**ACTIVITY**
Search the entries for the word "monitoring" and pull out each line that has it.

**GIVEN RECORDS**
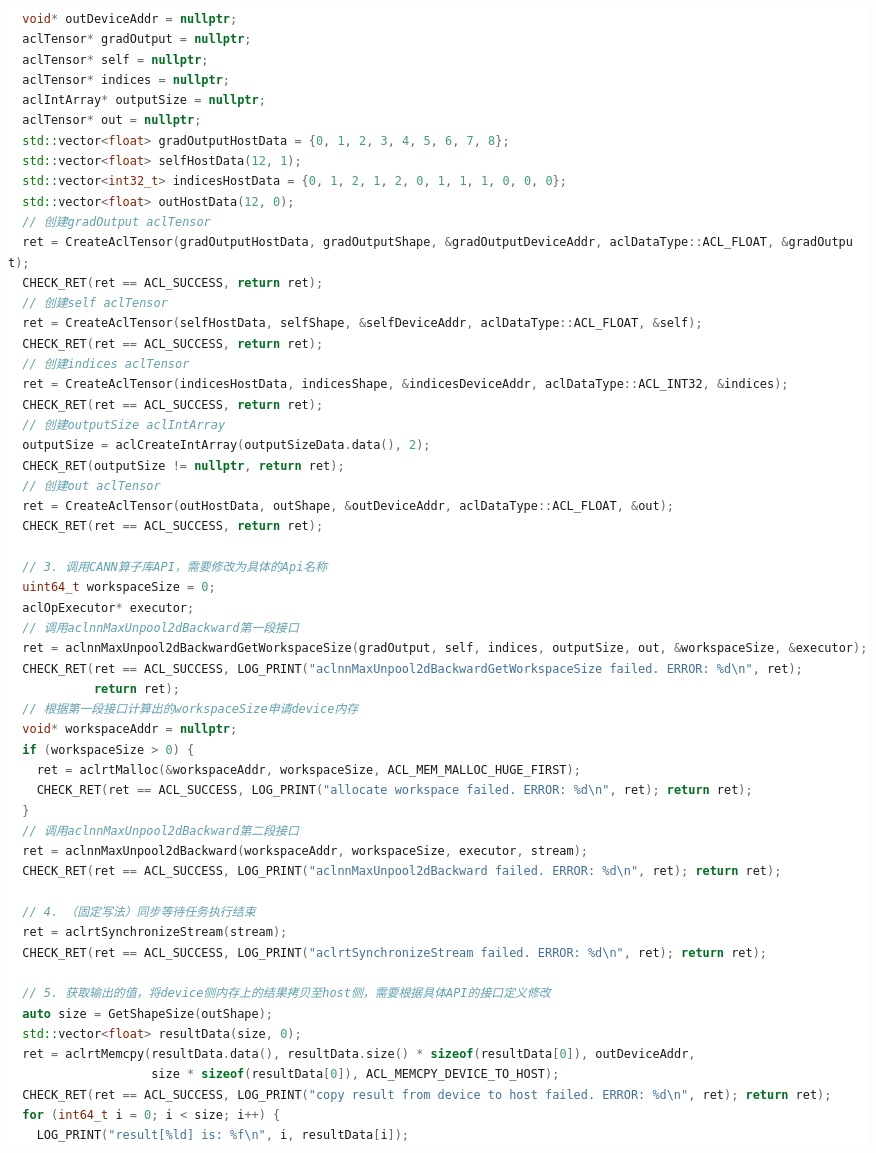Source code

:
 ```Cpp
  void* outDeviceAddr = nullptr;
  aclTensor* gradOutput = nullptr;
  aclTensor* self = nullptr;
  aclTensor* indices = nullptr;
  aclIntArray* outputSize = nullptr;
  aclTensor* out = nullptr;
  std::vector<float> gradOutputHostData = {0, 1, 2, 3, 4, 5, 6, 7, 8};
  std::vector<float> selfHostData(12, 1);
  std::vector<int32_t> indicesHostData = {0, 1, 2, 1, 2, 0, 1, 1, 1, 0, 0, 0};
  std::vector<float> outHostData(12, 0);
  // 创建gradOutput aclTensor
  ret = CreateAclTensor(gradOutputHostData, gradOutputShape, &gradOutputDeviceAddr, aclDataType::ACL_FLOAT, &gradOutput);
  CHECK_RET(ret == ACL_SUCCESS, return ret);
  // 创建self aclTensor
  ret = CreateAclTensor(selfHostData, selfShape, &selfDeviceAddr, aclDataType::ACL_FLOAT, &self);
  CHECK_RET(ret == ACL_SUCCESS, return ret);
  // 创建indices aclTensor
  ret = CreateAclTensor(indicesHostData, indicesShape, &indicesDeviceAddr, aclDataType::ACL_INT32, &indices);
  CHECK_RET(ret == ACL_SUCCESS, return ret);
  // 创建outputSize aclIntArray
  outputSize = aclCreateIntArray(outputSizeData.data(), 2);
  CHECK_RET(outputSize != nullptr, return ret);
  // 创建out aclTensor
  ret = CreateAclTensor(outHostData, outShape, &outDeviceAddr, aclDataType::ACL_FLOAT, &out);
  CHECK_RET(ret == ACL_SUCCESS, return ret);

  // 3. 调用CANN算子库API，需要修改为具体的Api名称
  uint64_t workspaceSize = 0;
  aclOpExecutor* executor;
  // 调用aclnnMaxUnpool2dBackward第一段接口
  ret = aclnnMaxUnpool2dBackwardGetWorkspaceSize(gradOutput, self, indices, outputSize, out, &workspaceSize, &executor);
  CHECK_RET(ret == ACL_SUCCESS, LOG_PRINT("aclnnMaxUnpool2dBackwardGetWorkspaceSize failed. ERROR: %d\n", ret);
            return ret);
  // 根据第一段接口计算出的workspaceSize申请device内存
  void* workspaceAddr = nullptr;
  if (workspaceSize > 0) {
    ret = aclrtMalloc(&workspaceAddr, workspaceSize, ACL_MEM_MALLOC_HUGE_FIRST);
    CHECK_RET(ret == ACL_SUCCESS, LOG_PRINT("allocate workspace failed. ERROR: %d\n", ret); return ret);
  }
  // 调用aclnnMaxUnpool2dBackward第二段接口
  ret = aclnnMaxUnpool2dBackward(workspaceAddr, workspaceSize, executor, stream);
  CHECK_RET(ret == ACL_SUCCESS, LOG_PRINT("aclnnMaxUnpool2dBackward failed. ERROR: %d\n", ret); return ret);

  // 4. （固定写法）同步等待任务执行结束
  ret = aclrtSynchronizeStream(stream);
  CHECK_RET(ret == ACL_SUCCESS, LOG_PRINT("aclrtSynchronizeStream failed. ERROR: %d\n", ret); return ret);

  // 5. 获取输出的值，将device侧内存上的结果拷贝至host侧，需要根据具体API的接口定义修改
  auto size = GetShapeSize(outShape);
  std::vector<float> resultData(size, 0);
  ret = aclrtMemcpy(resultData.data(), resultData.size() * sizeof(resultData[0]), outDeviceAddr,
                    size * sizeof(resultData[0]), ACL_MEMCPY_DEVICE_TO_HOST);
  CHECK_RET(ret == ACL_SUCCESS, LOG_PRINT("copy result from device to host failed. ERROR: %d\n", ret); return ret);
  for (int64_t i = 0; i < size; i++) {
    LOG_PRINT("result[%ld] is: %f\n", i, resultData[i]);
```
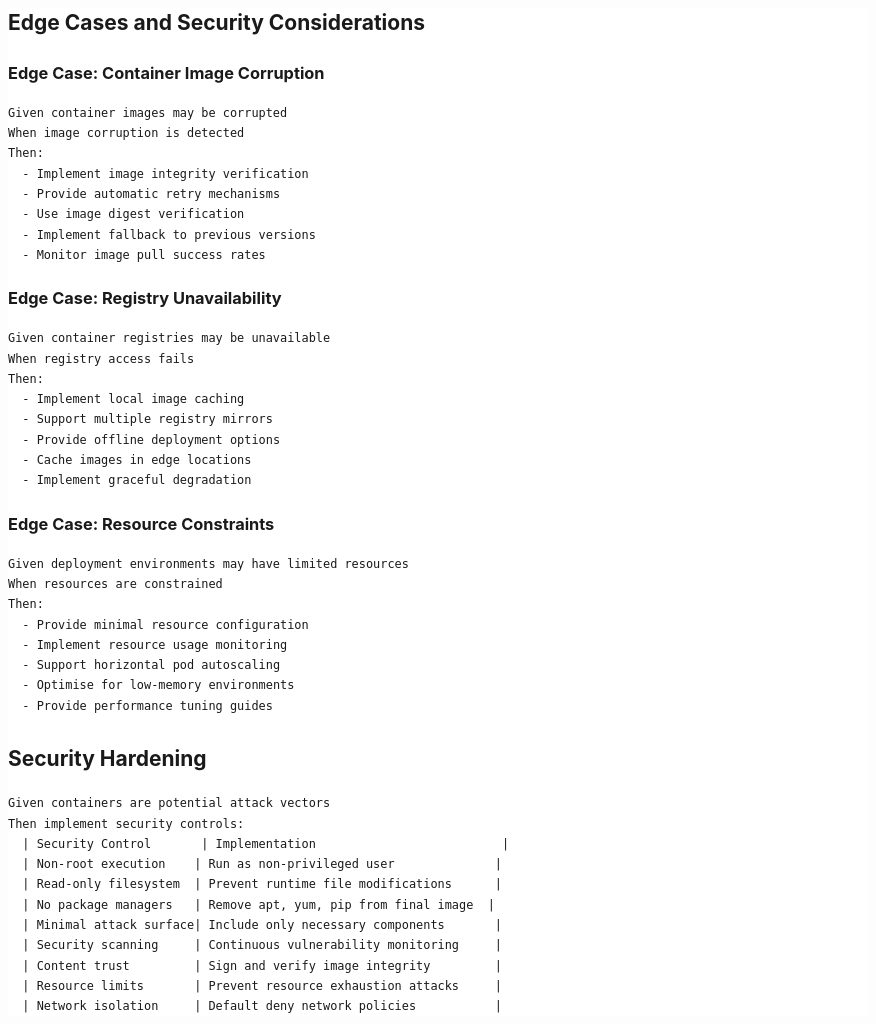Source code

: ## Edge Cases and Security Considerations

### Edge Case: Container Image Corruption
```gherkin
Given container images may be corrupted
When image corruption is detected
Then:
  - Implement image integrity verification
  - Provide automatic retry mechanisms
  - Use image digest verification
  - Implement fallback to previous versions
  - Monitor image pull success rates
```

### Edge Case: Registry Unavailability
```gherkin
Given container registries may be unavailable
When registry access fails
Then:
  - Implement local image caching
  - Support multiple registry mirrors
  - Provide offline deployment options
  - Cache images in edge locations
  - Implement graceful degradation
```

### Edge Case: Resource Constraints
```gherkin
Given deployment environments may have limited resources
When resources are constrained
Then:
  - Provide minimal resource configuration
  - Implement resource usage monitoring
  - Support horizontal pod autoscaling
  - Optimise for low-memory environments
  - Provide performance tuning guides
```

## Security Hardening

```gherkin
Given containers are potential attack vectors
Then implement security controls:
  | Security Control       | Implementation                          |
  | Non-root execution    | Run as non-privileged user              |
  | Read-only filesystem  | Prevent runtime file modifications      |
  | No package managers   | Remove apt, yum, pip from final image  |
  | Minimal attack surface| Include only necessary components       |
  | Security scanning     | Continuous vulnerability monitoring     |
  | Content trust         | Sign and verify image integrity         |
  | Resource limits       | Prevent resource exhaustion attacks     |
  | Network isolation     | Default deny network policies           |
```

**WRITTEN RESPONSE**
  - Implement resource usage monitoring
  | Security scanning     | Continuous vulnerability monitoring     |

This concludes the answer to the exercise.